╭─ Information shown

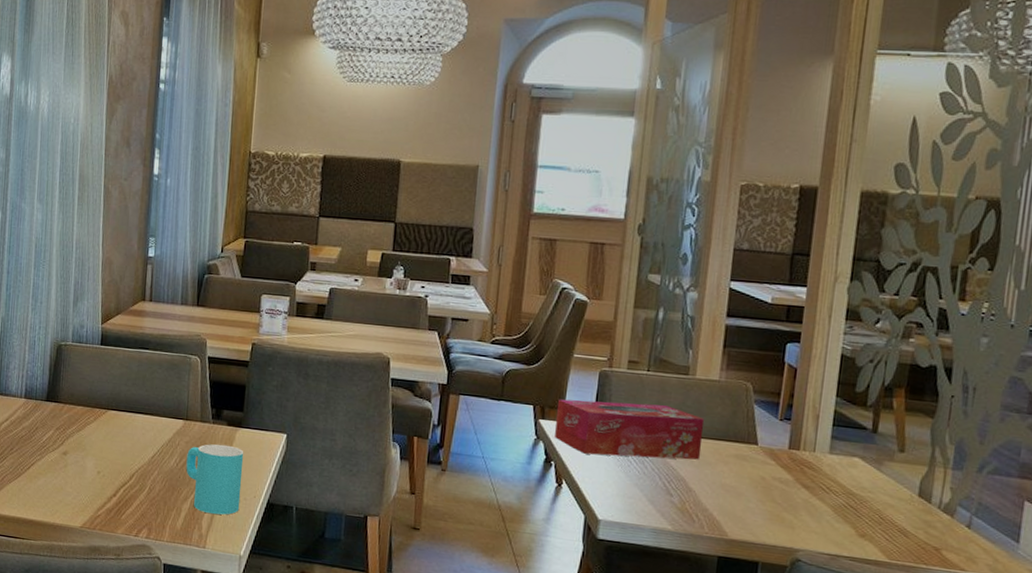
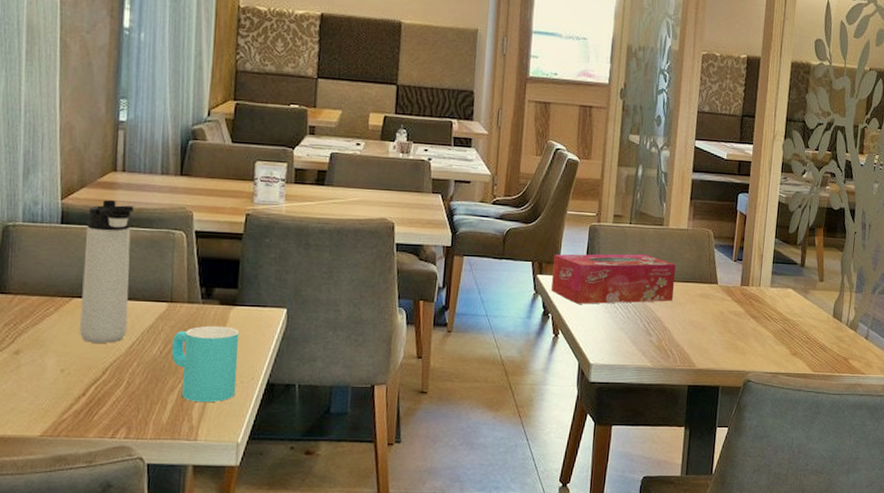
thermos bottle: none [113,326,158,452] -> present [80,200,134,343]

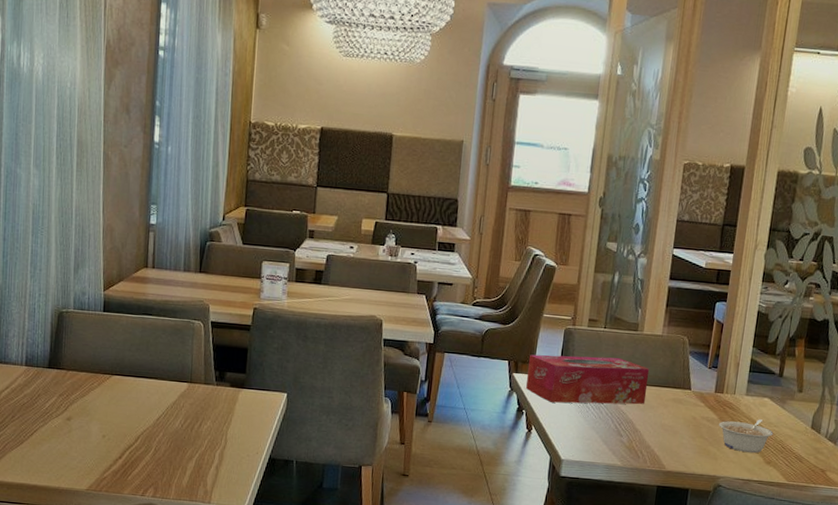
thermos bottle: present [80,200,134,343] -> none [118,292,161,415]
cup: present [171,325,240,403] -> none [190,404,247,472]
legume: none [746,310,798,346] -> present [719,419,774,454]

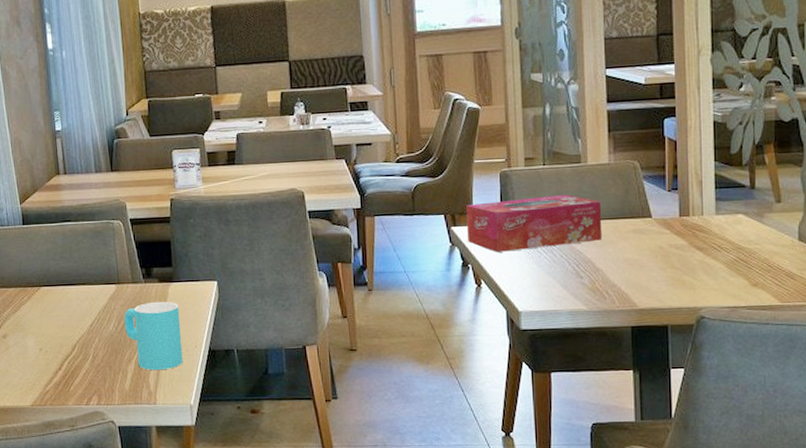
cup: none [190,404,247,472] -> present [124,301,183,371]
legume: present [719,419,774,454] -> none [690,238,756,278]

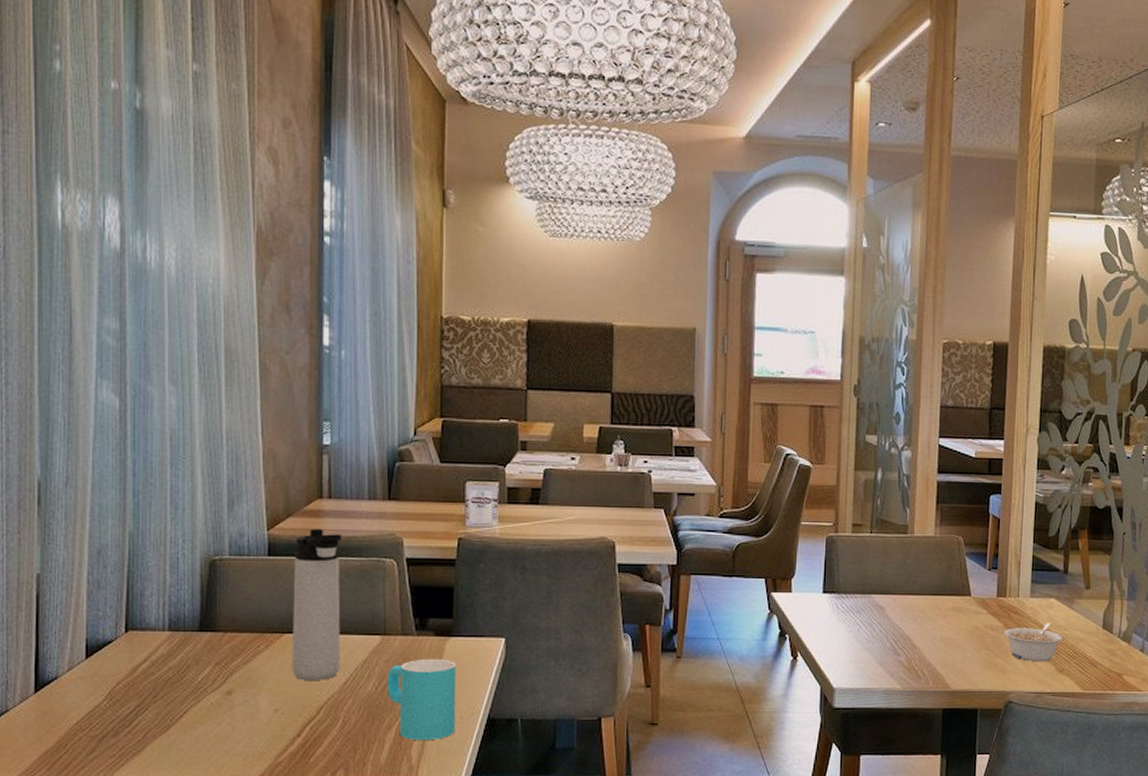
thermos bottle: none [42,200,87,324] -> present [292,529,342,680]
tissue box: present [466,195,603,252] -> none [788,566,924,623]
legume: none [690,238,756,278] -> present [1004,623,1064,662]

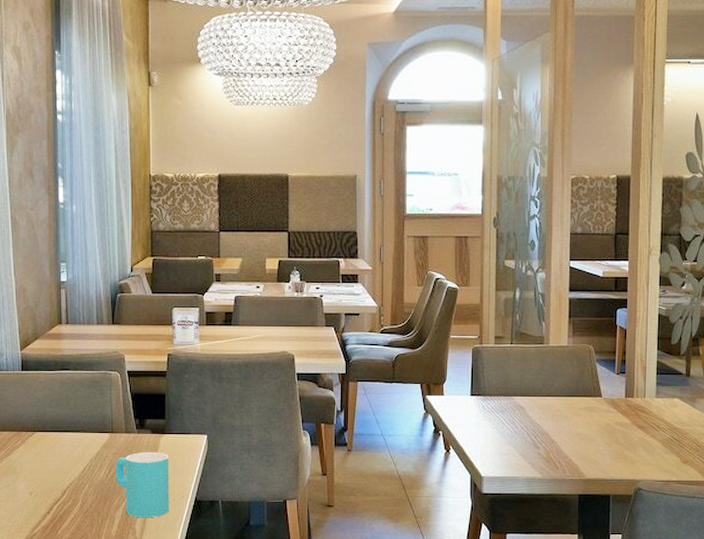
thermos bottle: present [292,529,342,680] -> none [41,349,79,469]
legume: present [1004,623,1064,662] -> none [633,420,687,454]

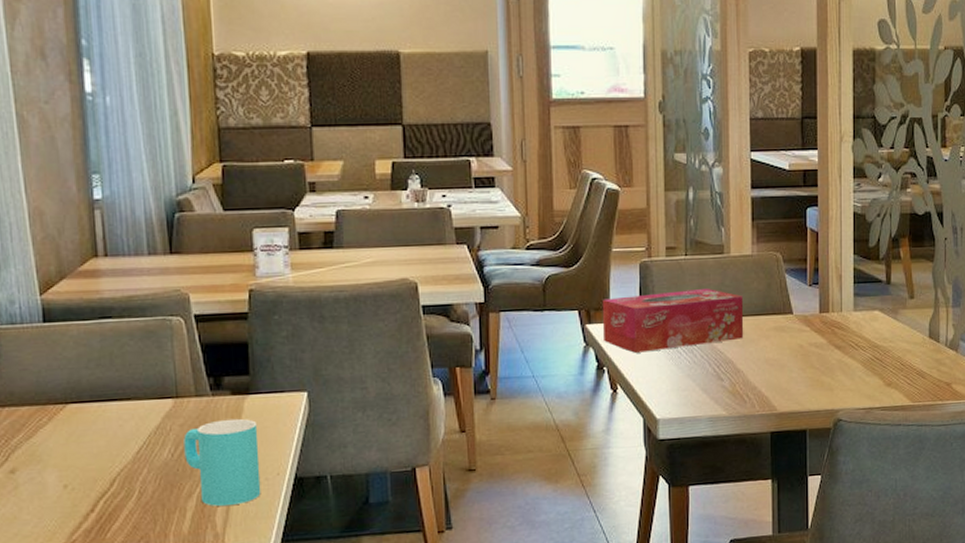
tissue box: none [440,372,559,421] -> present [603,289,744,353]

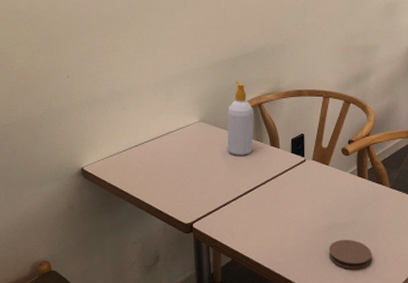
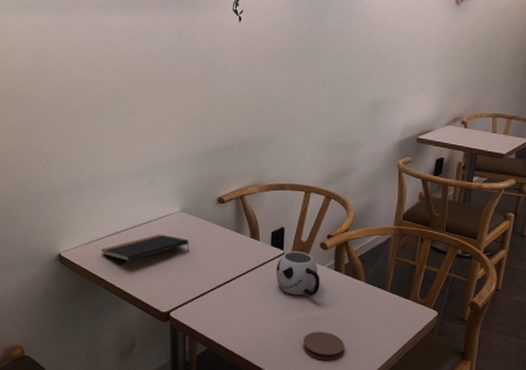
notepad: none [122,145,210,173] -> present [100,234,190,261]
soap bottle: present [227,81,254,155] -> none [207,172,235,246]
mug: none [297,157,343,204] -> present [275,250,320,296]

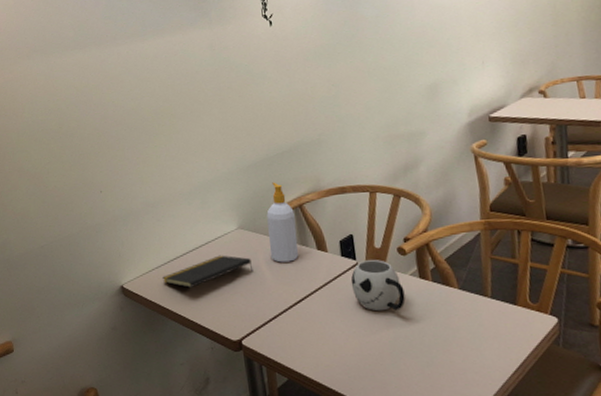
soap bottle: none [207,172,235,246] -> present [266,182,299,263]
coaster: present [302,331,344,361] -> none [396,351,449,387]

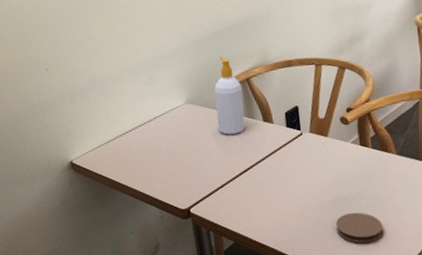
notepad: present [161,255,254,288] -> none [111,129,201,161]
mug: present [351,259,405,311] -> none [295,129,346,178]
coaster: none [396,351,449,387] -> present [335,212,383,244]

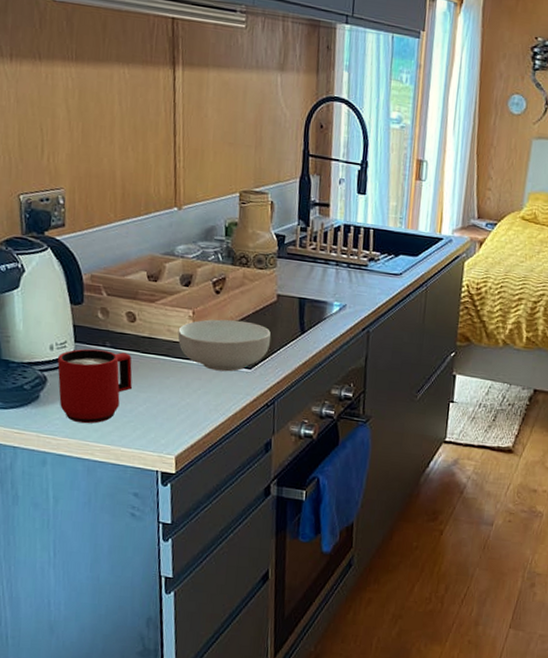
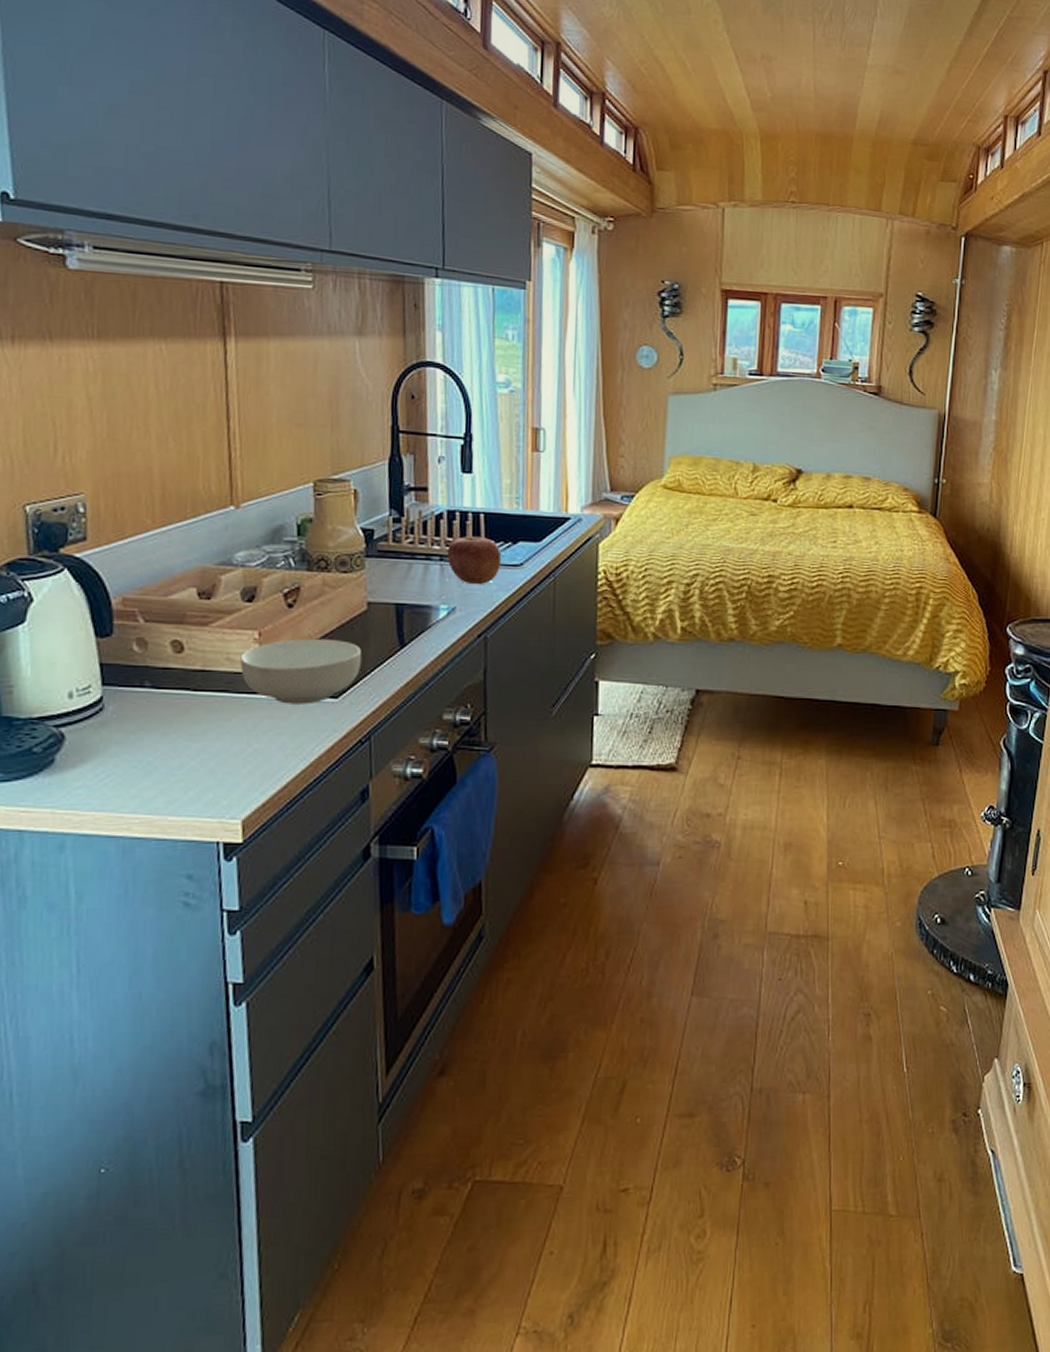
mug: present [57,348,133,424] -> none [78,692,181,790]
apple: none [341,247,386,288] -> present [447,536,502,584]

╰─

*Action item*. Could you copy exactly, and with no pictures, the lines above from the one containing "legume: present [1004,623,1064,662]" through the last line, both included?

*Result of the task*.
legume: present [1004,623,1064,662] -> none [633,420,687,454]

tissue box: none [440,372,559,421] -> present [603,289,744,353]

notepad: none [122,145,210,173] -> present [100,234,190,261]
soap bottle: present [227,81,254,155] -> none [207,172,235,246]
mug: none [297,157,343,204] -> present [275,250,320,296]

soap bottle: none [207,172,235,246] -> present [266,182,299,263]
coaster: present [302,331,344,361] -> none [396,351,449,387]

notepad: present [161,255,254,288] -> none [111,129,201,161]
mug: present [351,259,405,311] -> none [295,129,346,178]
coaster: none [396,351,449,387] -> present [335,212,383,244]

mug: present [57,348,133,424] -> none [78,692,181,790]
apple: none [341,247,386,288] -> present [447,536,502,584]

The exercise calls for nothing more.